| What you have to do |
Down to the final character, output the records below as they stand.

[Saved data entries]
-=-=-=-=-

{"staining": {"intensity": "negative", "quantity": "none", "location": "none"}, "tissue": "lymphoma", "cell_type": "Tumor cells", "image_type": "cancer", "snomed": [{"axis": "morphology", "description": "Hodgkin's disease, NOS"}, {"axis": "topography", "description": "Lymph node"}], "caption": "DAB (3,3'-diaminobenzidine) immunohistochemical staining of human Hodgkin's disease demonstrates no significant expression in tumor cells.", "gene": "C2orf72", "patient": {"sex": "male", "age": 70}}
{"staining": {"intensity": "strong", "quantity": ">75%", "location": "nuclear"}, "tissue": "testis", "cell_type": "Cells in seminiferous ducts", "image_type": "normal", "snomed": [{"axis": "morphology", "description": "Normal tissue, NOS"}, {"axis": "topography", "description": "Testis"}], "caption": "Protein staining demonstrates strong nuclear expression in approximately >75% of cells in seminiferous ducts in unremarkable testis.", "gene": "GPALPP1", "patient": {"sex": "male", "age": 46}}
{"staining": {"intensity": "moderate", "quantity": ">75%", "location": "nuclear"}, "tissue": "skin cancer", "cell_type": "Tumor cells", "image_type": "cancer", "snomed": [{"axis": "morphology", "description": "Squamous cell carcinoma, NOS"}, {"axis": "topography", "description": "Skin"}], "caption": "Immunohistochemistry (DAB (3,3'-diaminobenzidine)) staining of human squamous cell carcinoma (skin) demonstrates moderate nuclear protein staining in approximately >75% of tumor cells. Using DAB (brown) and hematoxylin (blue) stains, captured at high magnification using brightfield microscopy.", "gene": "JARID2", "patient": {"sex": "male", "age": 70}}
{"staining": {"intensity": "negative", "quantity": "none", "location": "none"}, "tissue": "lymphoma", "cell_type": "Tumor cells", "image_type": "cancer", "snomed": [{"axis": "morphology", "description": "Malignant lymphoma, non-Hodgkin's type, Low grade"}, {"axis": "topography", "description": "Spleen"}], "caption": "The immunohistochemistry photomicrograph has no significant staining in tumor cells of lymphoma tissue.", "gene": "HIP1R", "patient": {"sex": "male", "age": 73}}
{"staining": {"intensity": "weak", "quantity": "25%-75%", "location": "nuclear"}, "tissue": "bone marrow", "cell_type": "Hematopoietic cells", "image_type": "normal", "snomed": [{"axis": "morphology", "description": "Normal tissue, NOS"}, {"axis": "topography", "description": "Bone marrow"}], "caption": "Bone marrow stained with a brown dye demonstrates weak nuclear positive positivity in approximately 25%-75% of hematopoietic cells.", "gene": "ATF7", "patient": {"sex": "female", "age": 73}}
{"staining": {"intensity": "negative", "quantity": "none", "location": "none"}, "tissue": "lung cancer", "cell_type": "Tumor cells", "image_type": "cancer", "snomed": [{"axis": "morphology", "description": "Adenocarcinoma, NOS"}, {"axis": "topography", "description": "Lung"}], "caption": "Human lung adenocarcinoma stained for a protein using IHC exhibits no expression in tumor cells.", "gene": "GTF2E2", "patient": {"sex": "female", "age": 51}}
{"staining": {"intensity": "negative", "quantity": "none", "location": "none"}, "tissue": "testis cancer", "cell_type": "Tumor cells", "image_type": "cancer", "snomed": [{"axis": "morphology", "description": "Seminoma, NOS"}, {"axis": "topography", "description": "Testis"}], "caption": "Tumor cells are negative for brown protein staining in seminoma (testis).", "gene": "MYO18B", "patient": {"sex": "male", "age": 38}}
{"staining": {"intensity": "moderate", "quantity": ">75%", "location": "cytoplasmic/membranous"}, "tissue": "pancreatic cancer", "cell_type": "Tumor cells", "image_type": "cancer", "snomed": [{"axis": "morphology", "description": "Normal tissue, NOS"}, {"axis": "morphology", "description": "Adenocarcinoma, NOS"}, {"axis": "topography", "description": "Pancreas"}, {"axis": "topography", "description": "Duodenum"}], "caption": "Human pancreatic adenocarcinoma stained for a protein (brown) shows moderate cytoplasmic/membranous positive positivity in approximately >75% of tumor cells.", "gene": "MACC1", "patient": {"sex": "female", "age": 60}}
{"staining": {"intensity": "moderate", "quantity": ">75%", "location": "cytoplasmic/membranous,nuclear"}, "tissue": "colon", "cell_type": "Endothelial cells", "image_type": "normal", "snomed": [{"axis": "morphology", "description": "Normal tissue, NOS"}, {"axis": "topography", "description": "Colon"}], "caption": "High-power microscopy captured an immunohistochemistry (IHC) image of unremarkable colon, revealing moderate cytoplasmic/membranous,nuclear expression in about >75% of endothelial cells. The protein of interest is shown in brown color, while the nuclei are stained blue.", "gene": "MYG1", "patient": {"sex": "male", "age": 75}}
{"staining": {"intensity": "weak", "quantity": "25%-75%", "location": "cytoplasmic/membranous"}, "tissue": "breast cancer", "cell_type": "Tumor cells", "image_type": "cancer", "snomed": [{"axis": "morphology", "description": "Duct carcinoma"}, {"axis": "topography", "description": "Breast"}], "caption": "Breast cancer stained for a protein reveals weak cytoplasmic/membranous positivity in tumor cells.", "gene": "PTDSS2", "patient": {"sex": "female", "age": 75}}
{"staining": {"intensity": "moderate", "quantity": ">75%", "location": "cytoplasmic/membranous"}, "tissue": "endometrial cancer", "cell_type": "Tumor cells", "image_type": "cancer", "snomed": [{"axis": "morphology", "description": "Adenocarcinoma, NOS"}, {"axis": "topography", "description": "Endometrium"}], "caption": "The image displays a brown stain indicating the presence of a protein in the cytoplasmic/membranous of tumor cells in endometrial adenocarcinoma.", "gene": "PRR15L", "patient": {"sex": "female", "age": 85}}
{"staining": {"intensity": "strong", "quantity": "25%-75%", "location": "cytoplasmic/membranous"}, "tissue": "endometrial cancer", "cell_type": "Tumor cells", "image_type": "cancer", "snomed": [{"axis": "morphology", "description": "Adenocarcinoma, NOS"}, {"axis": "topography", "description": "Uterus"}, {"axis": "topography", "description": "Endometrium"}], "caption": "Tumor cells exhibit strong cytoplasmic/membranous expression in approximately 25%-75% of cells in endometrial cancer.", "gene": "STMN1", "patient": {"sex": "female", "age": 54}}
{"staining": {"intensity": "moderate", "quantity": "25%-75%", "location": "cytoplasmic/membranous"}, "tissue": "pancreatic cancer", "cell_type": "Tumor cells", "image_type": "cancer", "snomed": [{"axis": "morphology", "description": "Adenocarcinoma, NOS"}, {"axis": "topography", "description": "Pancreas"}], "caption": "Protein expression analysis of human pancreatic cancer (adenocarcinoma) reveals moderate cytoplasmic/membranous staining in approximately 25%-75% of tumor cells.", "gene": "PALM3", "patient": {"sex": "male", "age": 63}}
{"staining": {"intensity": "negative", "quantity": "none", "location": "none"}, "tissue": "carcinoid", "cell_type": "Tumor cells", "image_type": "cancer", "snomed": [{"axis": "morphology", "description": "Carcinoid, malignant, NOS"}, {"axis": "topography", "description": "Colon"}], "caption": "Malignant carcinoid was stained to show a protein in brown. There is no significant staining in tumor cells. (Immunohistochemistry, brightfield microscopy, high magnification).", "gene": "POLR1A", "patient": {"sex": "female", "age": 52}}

-=-=-=-=-

| Answer |
{"staining": {"intensity": "negative", "quantity": "none", "location": "none"}, "tissue": "lymphoma", "cell_type": "Tumor cells", "image_type": "cancer", "snomed": [{"axis": "morphology", "description": "Hodgkin's disease, NOS"}, {"axis": "topography", "description": "Lymph node"}], "caption": "DAB (3,3'-diaminobenzidine) immunohistochemical staining of human Hodgkin's disease demonstrates no significant expression in tumor cells.", "gene": "C2orf72", "patient": {"sex": "male", "age": 70}}
{"staining": {"intensity": "strong", "quantity": ">75%", "location": "nuclear"}, "tissue": "testis", "cell_type": "Cells in seminiferous ducts", "image_type": "normal", "snomed": [{"axis": "morphology", "description": "Normal tissue, NOS"}, {"axis": "topography", "description": "Testis"}], "caption": "Protein staining demonstrates strong nuclear expression in approximately >75% of cells in seminiferous ducts in unremarkable testis.", "gene": "GPALPP1", "patient": {"sex": "male", "age": 46}}
{"staining": {"intensity": "moderate", "quantity": ">75%", "location": "nuclear"}, "tissue": "skin cancer", "cell_type": "Tumor cells", "image_type": "cancer", "snomed": [{"axis": "morphology", "description": "Squamous cell carcinoma, NOS"}, {"axis": "topography", "description": "Skin"}], "caption": "Immunohistochemistry (DAB (3,3'-diaminobenzidine)) staining of human squamous cell carcinoma (skin) demonstrates moderate nuclear protein staining in approximately >75% of tumor cells. Using DAB (brown) and hematoxylin (blue) stains, captured at high magnification using brightfield microscopy.", "gene": "JARID2", "patient": {"sex": "male", "age": 70}}
{"staining": {"intensity": "negative", "quantity": "none", "location": "none"}, "tissue": "lymphoma", "cell_type": "Tumor cells", "image_type": "cancer", "snomed": [{"axis": "morphology", "description": "Malignant lymphoma, non-Hodgkin's type, Low grade"}, {"axis": "topography", "description": "Spleen"}], "caption": "The immunohistochemistry photomicrograph has no significant staining in tumor cells of lymphoma tissue.", "gene": "HIP1R", "patient": {"sex": "male", "age": 73}}
{"staining": {"intensity": "weak", "quantity": "25%-75%", "location": "nuclear"}, "tissue": "bone marrow", "cell_type": "Hematopoietic cells", "image_type": "normal", "snomed": [{"axis": "morphology", "description": "Normal tissue, NOS"}, {"axis": "topography", "description": "Bone marrow"}], "caption": "Bone marrow stained with a brown dye demonstrates weak nuclear positive positivity in approximately 25%-75% of hematopoietic cells.", "gene": "ATF7", "patient": {"sex": "female", "age": 73}}
{"staining": {"intensity": "negative", "quantity": "none", "location": "none"}, "tissue": "lung cancer", "cell_type": "Tumor cells", "image_type": "cancer", "snomed": [{"axis": "morphology", "description": "Adenocarcinoma, NOS"}, {"axis": "topography", "description": "Lung"}], "caption": "Human lung adenocarcinoma stained for a protein using IHC exhibits no expression in tumor cells.", "gene": "GTF2E2", "patient": {"sex": "female", "age": 51}}
{"staining": {"intensity": "negative", "quantity": "none", "location": "none"}, "tissue": "testis cancer", "cell_type": "Tumor cells", "image_type": "cancer", "snomed": [{"axis": "morphology", "description": "Seminoma, NOS"}, {"axis": "topography", "description": "Testis"}], "caption": "Tumor cells are negative for brown protein staining in seminoma (testis).", "gene": "MYO18B", "patient": {"sex": "male", "age": 38}}
{"staining": {"intensity": "moderate", "quantity": ">75%", "location": "cytoplasmic/membranous"}, "tissue": "pancreatic cancer", "cell_type": "Tumor cells", "image_type": "cancer", "snomed": [{"axis": "morphology", "description": "Normal tissue, NOS"}, {"axis": "morphology", "description": "Adenocarcinoma, NOS"}, {"axis": "topography", "description": "Pancreas"}, {"axis": "topography", "description": "Duodenum"}], "caption": "Human pancreatic adenocarcinoma stained for a protein (brown) shows moderate cytoplasmic/membranous positive positivity in approximately >75% of tumor cells.", "gene": "MACC1", "patient": {"sex": "female", "age": 60}}
{"staining": {"intensity": "moderate", "quantity": ">75%", "location": "cytoplasmic/membranous,nuclear"}, "tissue": "colon", "cell_type": "Endothelial cells", "image_type": "normal", "snomed": [{"axis": "morphology", "description": "Normal tissue, NOS"}, {"axis": "topography", "description": "Colon"}], "caption": "High-power microscopy captured an immunohistochemistry (IHC) image of unremarkable colon, revealing moderate cytoplasmic/membranous,nuclear expression in about >75% of endothelial cells. The protein of interest is shown in brown color, while the nuclei are stained blue.", "gene": "MYG1", "patient": {"sex": "male", "age": 75}}
{"staining": {"intensity": "weak", "quantity": "25%-75%", "location": "cytoplasmic/membranous"}, "tissue": "breast cancer", "cell_type": "Tumor cells", "image_type": "cancer", "snomed": [{"axis": "morphology", "description": "Duct carcinoma"}, {"axis": "topography", "description": "Breast"}], "caption": "Breast cancer stained for a protein reveals weak cytoplasmic/membranous positivity in tumor cells.", "gene": "PTDSS2", "patient": {"sex": "female", "age": 75}}
{"staining": {"intensity": "moderate", "quantity": ">75%", "location": "cytoplasmic/membranous"}, "tissue": "endometrial cancer", "cell_type": "Tumor cells", "image_type": "cancer", "snomed": [{"axis": "morphology", "description": "Adenocarcinoma, NOS"}, {"axis": "topography", "description": "Endometrium"}], "caption": "The image displays a brown stain indicating the presence of a protein in the cytoplasmic/membranous of tumor cells in endometrial adenocarcinoma.", "gene": "PRR15L", "patient": {"sex": "female", "age": 85}}
{"staining": {"intensity": "strong", "quantity": "25%-75%", "location": "cytoplasmic/membranous"}, "tissue": "endometrial cancer", "cell_type": "Tumor cells", "image_type": "cancer", "snomed": [{"axis": "morphology", "description": "Adenocarcinoma, NOS"}, {"axis": "topography", "description": "Uterus"}, {"axis": "topography", "description": "Endometrium"}], "caption": "Tumor cells exhibit strong cytoplasmic/membranous expression in approximately 25%-75% of cells in endometrial cancer.", "gene": "STMN1", "patient": {"sex": "female", "age": 54}}
{"staining": {"intensity": "moderate", "quantity": "25%-75%", "location": "cytoplasmic/membranous"}, "tissue": "pancreatic cancer", "cell_type": "Tumor cells", "image_type": "cancer", "snomed": [{"axis": "morphology", "description": "Adenocarcinoma, NOS"}, {"axis": "topography", "description": "Pancreas"}], "caption": "Protein expression analysis of human pancreatic cancer (adenocarcinoma) reveals moderate cytoplasmic/membranous staining in approximately 25%-75% of tumor cells.", "gene": "PALM3", "patient": {"sex": "male", "age": 63}}
{"staining": {"intensity": "negative", "quantity": "none", "location": "none"}, "tissue": "carcinoid", "cell_type": "Tumor cells", "image_type": "cancer", "snomed": [{"axis": "morphology", "description": "Carcinoid, malignant, NOS"}, {"axis": "topography", "description": "Colon"}], "caption": "Malignant carcinoid was stained to show a protein in brown. There is no significant staining in tumor cells. (Immunohistochemistry, brightfield microscopy, high magnification).", "gene": "POLR1A", "patient": {"sex": "female", "age": 52}}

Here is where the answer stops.